# Specialized Prevail II helmet review



## Ramiro_M._Crane (Aug 22, 2016)

Hi
My head measurement is 56cm what size I need to take small of med.

Thanks


----------



## Clint_Mattacola (Aug 24, 2016)

I would recommend the small size for your 56 cm head.


----------



## Normand_Houle (Aug 25, 2017)

Got a concussion last Fall after falling from my bike. The helmet I had provided no protection to the temporal area where I hit the pavement. I bought the Prevail II this summer because it holds better and can sit in a position that seems to offer better protection around the forehead area. So I was happy to find a helmet that holds and covers better. However after wearing it for a few weeks this helmet just drives me crazy. I have to stop constantly because its design channels all the sweat in my eyes.
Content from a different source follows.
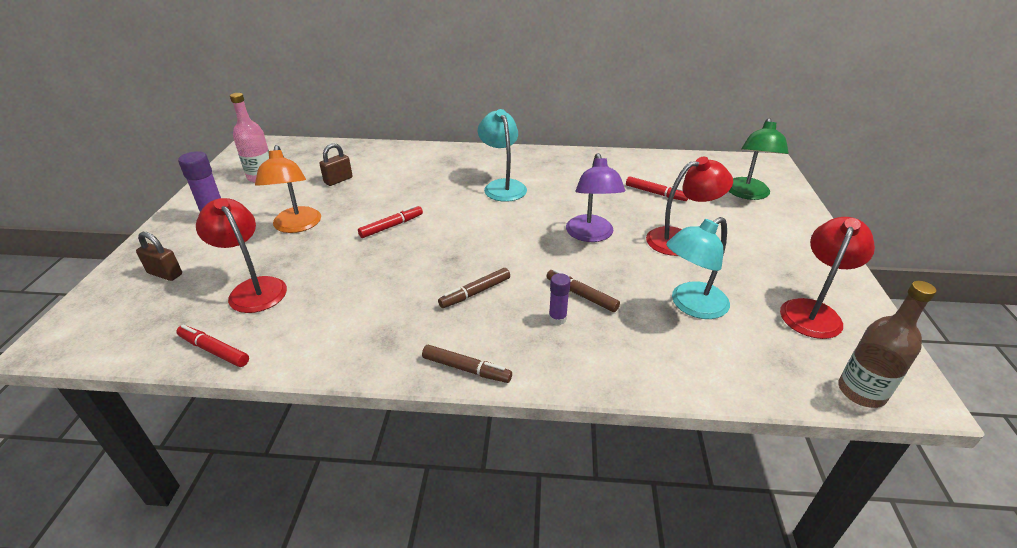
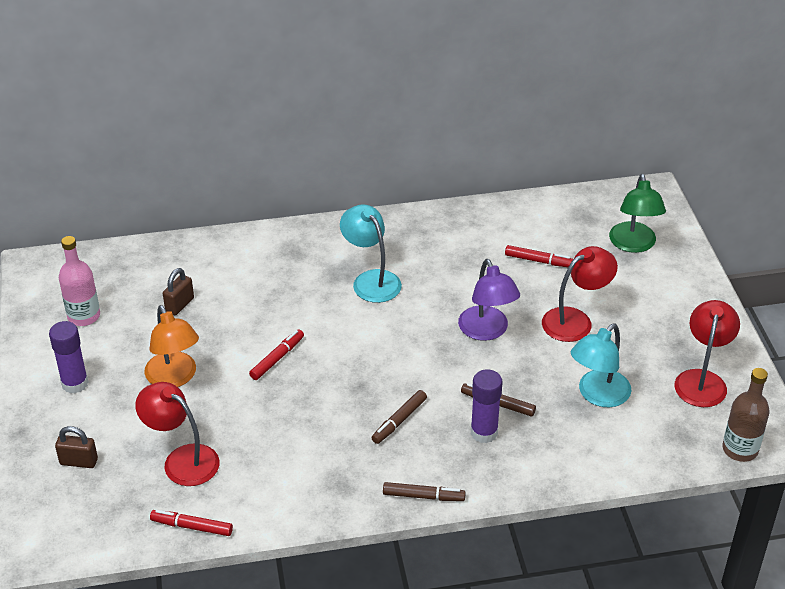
camera: 15 degrees left, 5 degrees up
(557, 318) = (484, 432): purple glue stick -> purple glue stick, size x1.65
The inner cushion soaks up the sweat and when full each additionnal drop of sweat coming out of the head is sucked up in the cushion and channelled right in my eyes. My eyes burn so much from the salt in the sweat that I cannot see anything; I have to stop and remove the helmet to wipe my entire head But even after that the cushion is so full of liquid that 5 minutes later I have to stop again. During a downpour of rain it's even worse; I cannot see anything as the acid water from the rain is all channeled into my eyes. Specialzed can do better for a $290 helmet.


----------